**Questions:**
A: In the passage about the Cincinnati boycott, which convention was the first major one to abide by the boycott?
B: Write out the part of the passage about the Cincinnati boycott starting at "The movement got" and ending at "soon followed suit.".
C: Pick up the passage about the Cincinnati boycott after its final sentence and keep writing.

====== Text excerpt

The boycott was started in July 2001 by three grassroots civil rights groups that claimed the city had made no substantial progress on racial inequalities in the city since the riots.
The movement got off to a slow start but gained momentum when comedian Bill Cosby canceled two concerts at the Aronoff Center for the Arts a year ago. African-American artists such as jazz trumpeter Wynton Marsalis, singer Smokey Robinson, actress Whoopi Goldberg, hip-hop star Wycleaf Jean and filmmaker Spike Lee, among others, soon followed suit.
Some of the largest conventions booked in 2002 and 2003 pulled out of the city because of the boycott as well. The Progressive National Baptist Convention was the first major convention to abide by the boycott. It was followed by the National Urban League.
The Budweiser Detroit Music Festival is set for Aug. 1-2, a week after the Cincinnati event had been planned. That event began in 2001 as a one-day Labor Day show. Santangelo handled production.

============
====== Extracted entries

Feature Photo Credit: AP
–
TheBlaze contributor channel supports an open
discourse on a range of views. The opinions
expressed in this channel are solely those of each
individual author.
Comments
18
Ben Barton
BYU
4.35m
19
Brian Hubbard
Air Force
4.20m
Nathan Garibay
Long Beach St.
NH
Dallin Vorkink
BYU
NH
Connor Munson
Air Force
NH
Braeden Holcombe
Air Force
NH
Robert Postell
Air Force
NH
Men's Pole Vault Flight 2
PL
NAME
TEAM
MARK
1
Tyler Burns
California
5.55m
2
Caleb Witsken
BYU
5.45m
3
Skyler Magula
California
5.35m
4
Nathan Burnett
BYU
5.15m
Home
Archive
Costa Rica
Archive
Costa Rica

============
====== Extracted entries

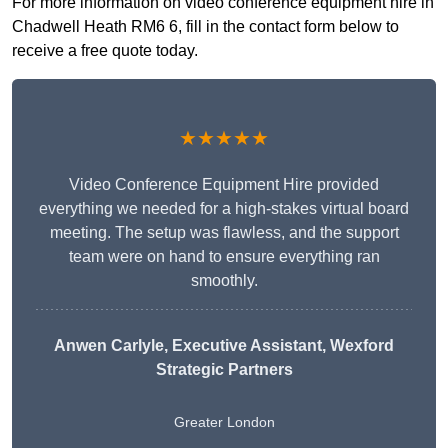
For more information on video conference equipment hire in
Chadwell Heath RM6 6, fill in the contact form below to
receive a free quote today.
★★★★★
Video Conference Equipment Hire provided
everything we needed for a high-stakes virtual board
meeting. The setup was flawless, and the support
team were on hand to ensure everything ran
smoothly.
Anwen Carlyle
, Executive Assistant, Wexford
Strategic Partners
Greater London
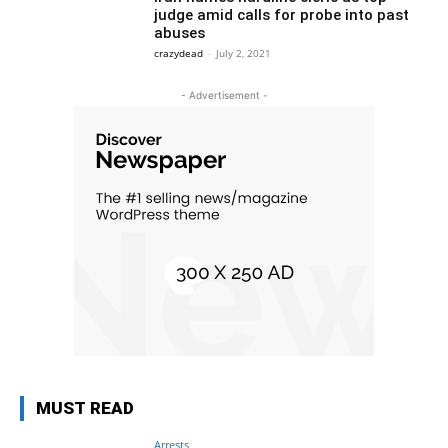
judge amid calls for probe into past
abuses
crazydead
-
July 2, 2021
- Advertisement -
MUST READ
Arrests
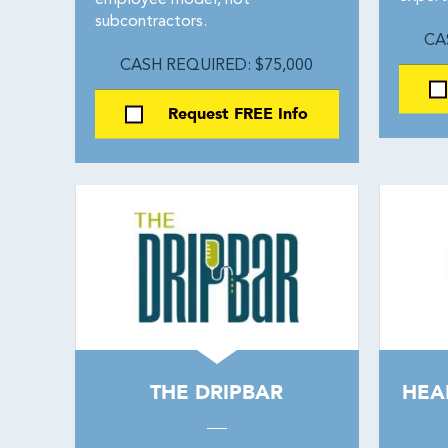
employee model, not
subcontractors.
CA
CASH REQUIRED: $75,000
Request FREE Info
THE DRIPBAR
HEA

============
====== Extracted entries

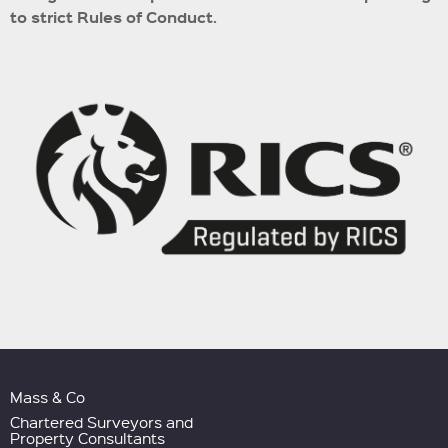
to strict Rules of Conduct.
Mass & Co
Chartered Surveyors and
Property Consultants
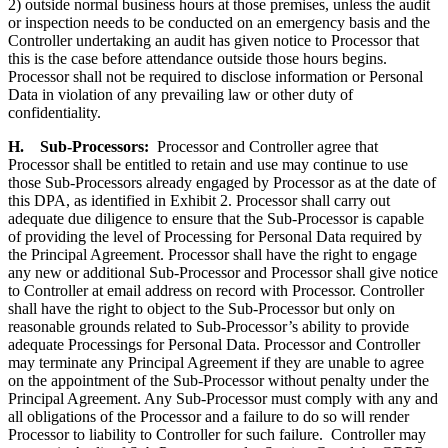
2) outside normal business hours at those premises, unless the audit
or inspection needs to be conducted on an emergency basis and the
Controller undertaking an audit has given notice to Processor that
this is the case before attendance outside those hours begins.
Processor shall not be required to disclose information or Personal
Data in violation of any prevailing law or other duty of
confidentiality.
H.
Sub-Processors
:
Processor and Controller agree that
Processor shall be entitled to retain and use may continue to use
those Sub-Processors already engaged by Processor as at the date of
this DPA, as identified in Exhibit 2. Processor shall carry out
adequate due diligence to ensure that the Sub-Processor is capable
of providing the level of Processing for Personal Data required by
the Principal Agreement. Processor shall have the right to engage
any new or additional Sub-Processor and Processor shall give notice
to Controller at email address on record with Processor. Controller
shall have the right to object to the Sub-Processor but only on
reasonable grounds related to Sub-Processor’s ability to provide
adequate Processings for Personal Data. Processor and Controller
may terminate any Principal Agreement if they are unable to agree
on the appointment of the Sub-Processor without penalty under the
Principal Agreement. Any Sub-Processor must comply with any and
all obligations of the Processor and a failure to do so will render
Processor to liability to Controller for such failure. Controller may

============

**Expected results:**
A: The Progressive National Baptist Convention.

B:
The movement got off to a slow start but gained momentum when comedian Bill Cosby canceled two concerts at the Aronoff Center for the Arts a year ago. African-American artists such as jazz trumpeter Wynton Marsalis, singer Smokey Robinson, actress Whoopi Goldberg, hip-hop star Wycleaf Jean and filmmaker Spike Lee, among others, soon followed suit.

C:
This year he is coming in as a full partner. The result is an expanded show that will basically replicate what Cincinnati would have seen, right down to the sound and light systems and staging.
"I'm not happy about this," Santangelo said. "I had really been looking forward to coming in and being the first music event in the Great American Ball Park. I'm very disappointed that this issue hasn't been resolved."
Last year, the cancellation of the stadium event resulted in a scaled-down soul show at U.S. Bank Arena on the same weekend. No plans have been announced for an alternate event this summer.